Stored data
________________

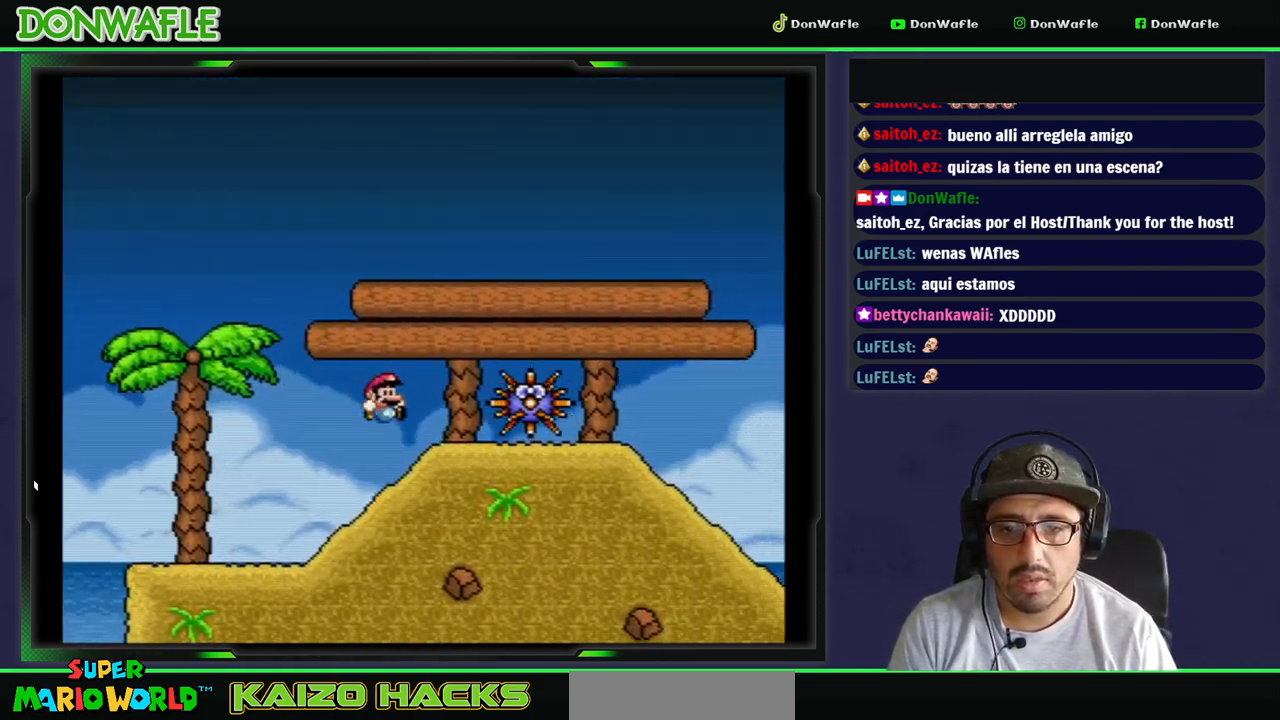
{"dt_ms": 500, "buttons": ["Y", "DPAD_LEFT"], "events": [[83, "B", "up"], [133, "DPAD_RIGHT", "up"], [133, "DPAD_UP", "down"], [150, "DPAD_LEFT", "down"], [167, "DPAD_UP", "up"]]}
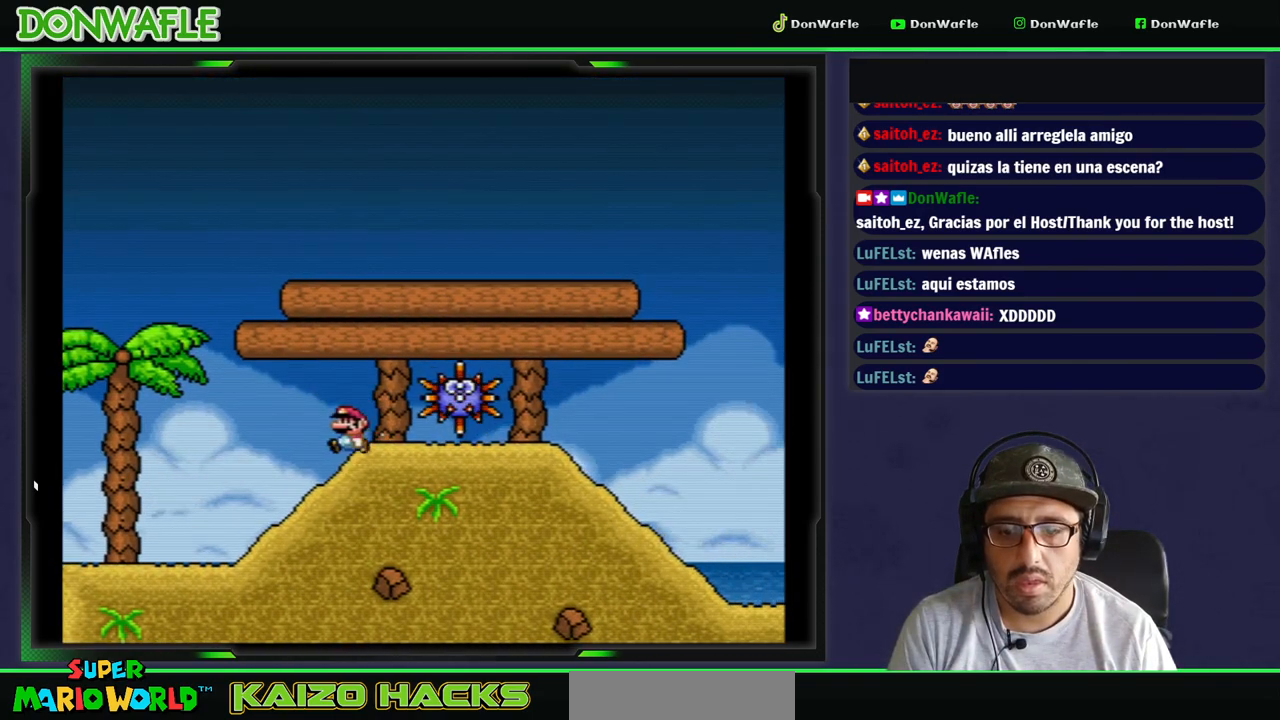
{"dt_ms": 500, "buttons": ["B", "Y", "DPAD_RIGHT"], "events": [[67, "DPAD_DOWN", "down"], [167, "B", "down"], [317, "DPAD_RIGHT", "down"], [333, "DPAD_DOWN", "up"], [400, "DPAD_LEFT", "up"]]}
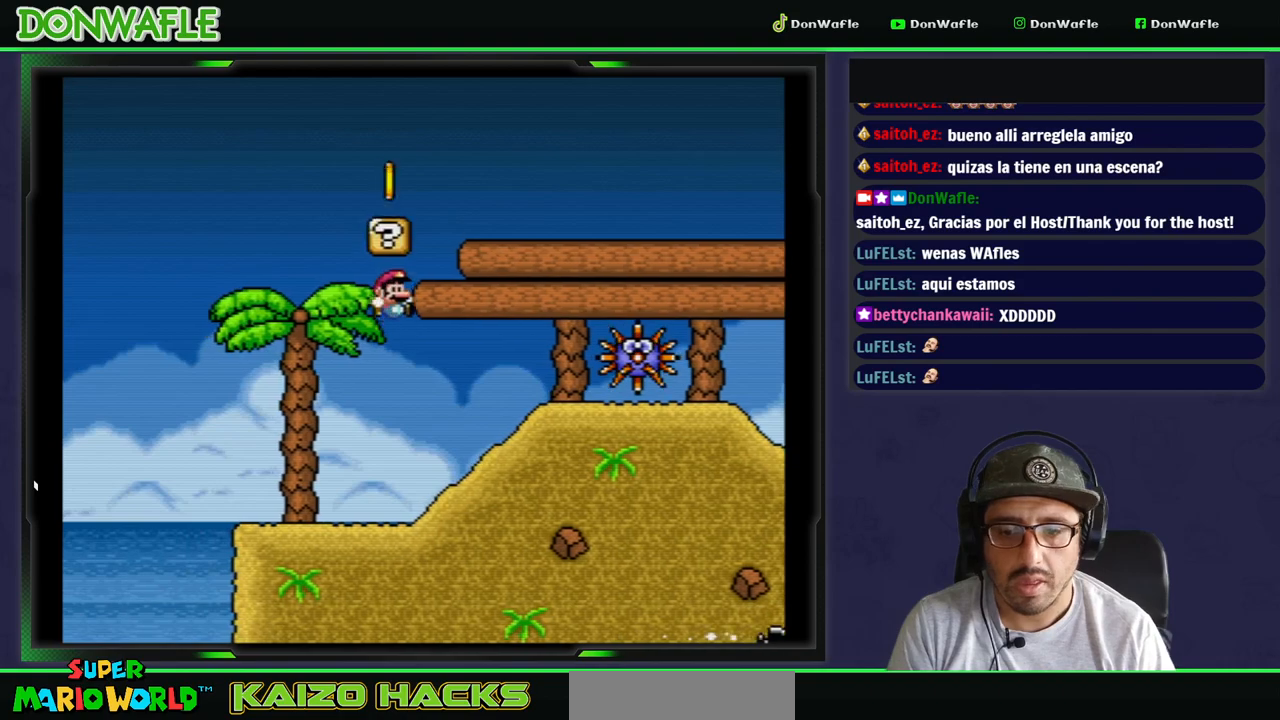
{"dt_ms": 500, "buttons": ["Y", "DPAD_RIGHT"], "events": [[283, "B", "up"], [317, "DPAD_RIGHT", "up"], [417, "DPAD_RIGHT", "down"]]}
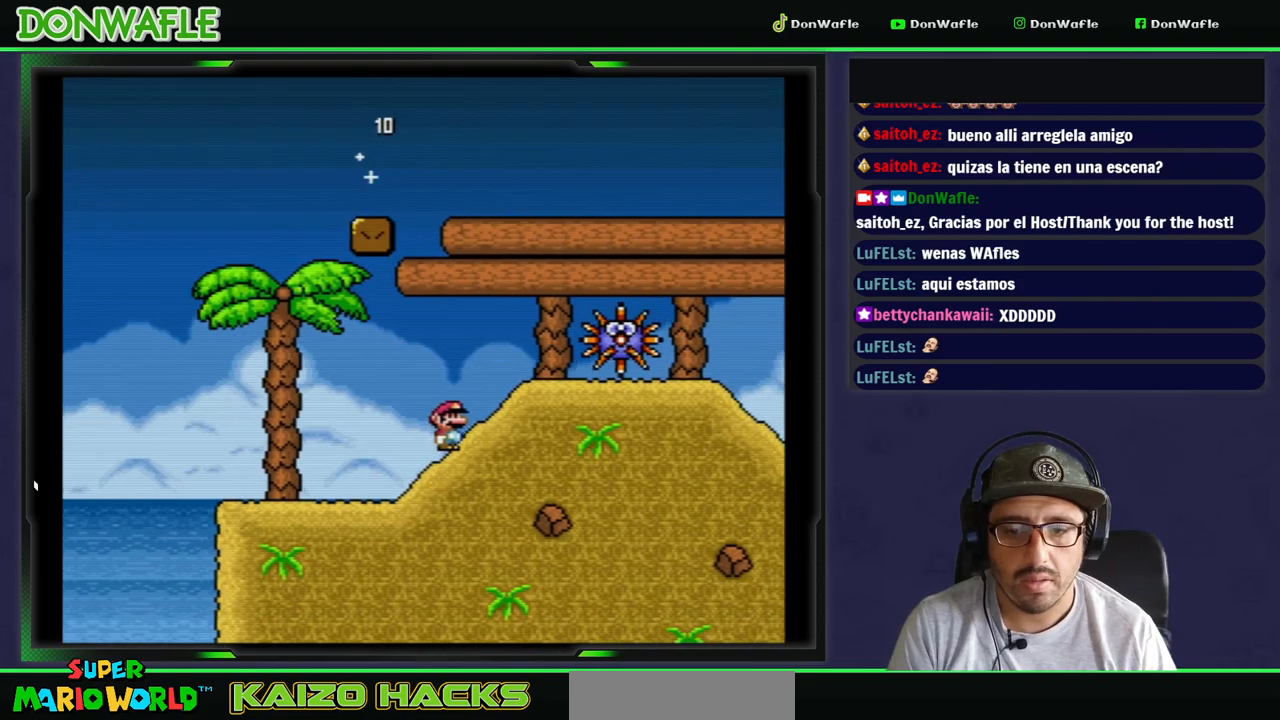
{"dt_ms": 500, "buttons": ["Y", "DPAD_DOWN", "DPAD_LEFT"]}
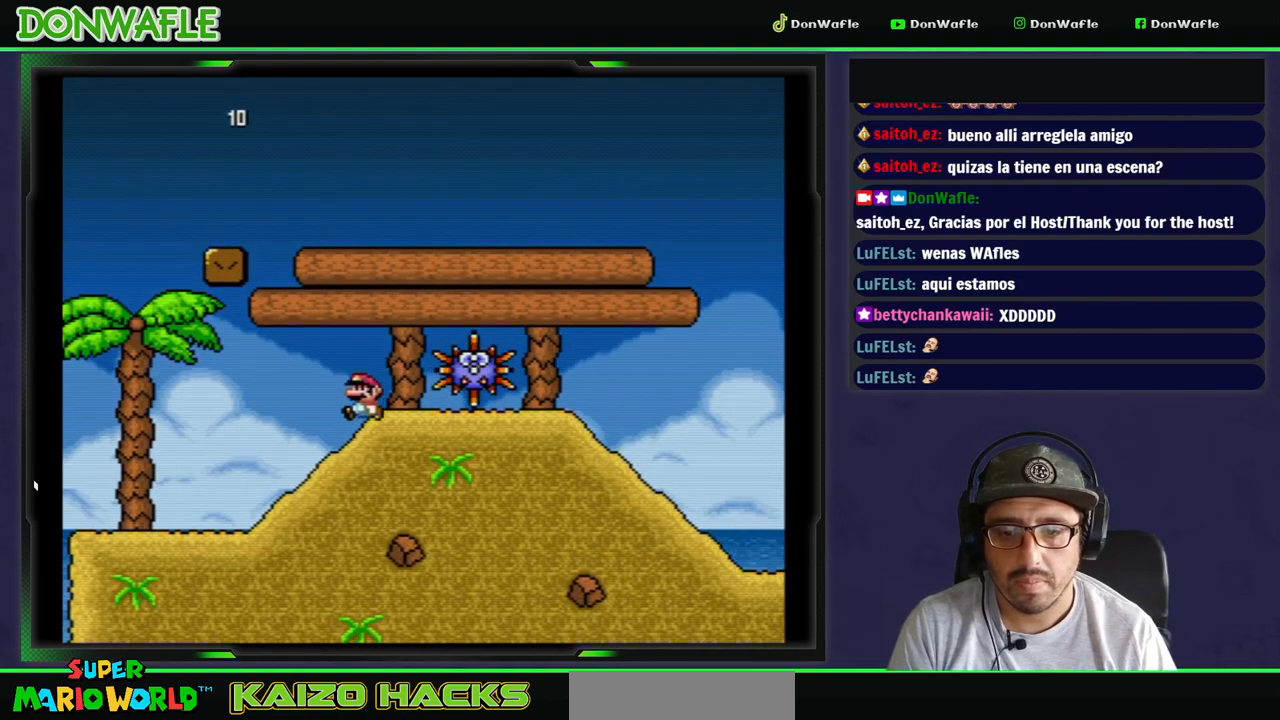
{"dt_ms": 500, "buttons": ["B", "Y", "DPAD_DOWN"], "events": [[33, "DPAD_LEFT", "up"], [283, "B", "down"]]}
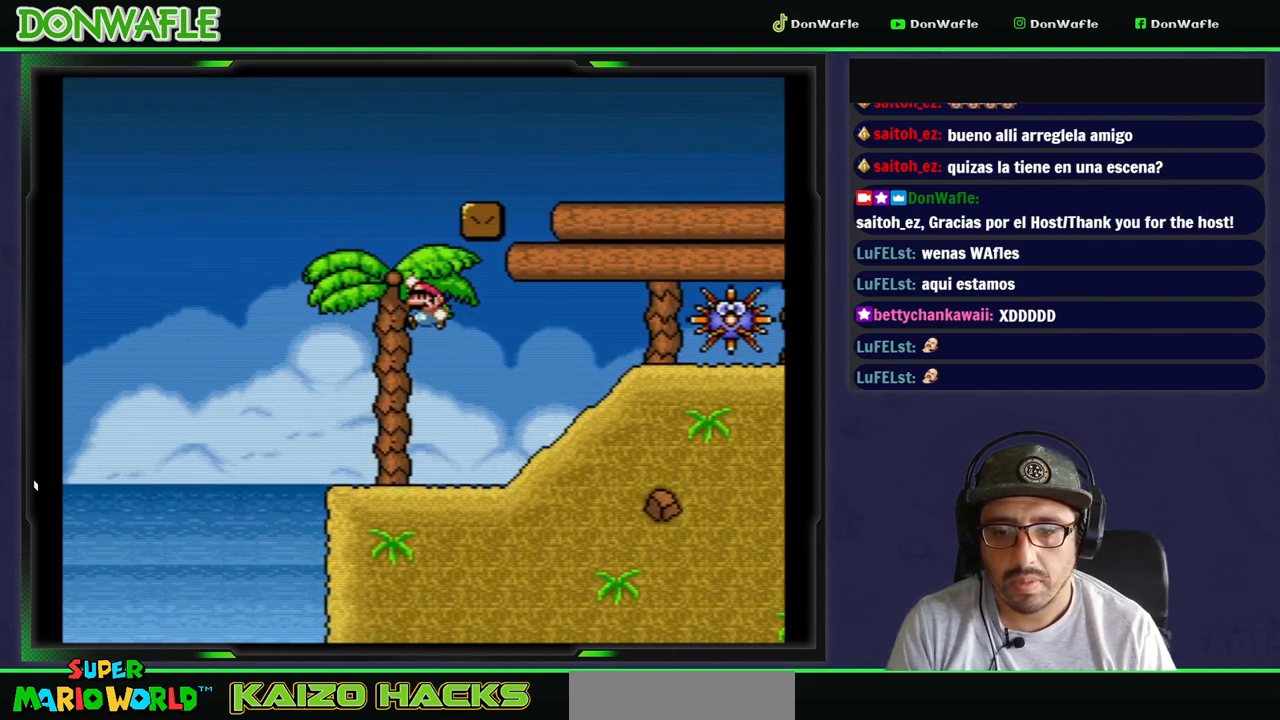
{"dt_ms": 500, "buttons": ["Y", "DPAD_RIGHT"], "events": [[67, "DPAD_RIGHT", "down"], [150, "DPAD_DOWN", "up"], [483, "B", "up"]]}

________________

**ACTIVITY**
The entries are to be transcribed word for word, without their images.

**YOUR RESPONSE**
{"dt_ms": 500, "buttons": ["Y", "DPAD_LEFT"], "events": [[83, "B", "up"], [133, "DPAD_RIGHT", "up"], [133, "DPAD_UP", "down"], [150, "DPAD_LEFT", "down"], [167, "DPAD_UP", "up"]]}
{"dt_ms": 500, "buttons": ["B", "Y", "DPAD_RIGHT"], "events": [[67, "DPAD_DOWN", "down"], [167, "B", "down"], [317, "DPAD_RIGHT", "down"], [333, "DPAD_DOWN", "up"], [400, "DPAD_LEFT", "up"]]}
{"dt_ms": 500, "buttons": ["Y", "DPAD_RIGHT"], "events": [[283, "B", "up"], [317, "DPAD_RIGHT", "up"], [417, "DPAD_RIGHT", "down"]]}
{"dt_ms": 500, "buttons": ["Y", "DPAD_DOWN", "DPAD_LEFT"]}
{"dt_ms": 500, "buttons": ["B", "Y", "DPAD_DOWN"], "events": [[33, "DPAD_LEFT", "up"], [283, "B", "down"]]}
{"dt_ms": 500, "buttons": ["Y", "DPAD_RIGHT"], "events": [[67, "DPAD_RIGHT", "down"], [150, "DPAD_DOWN", "up"], [483, "B", "up"]]}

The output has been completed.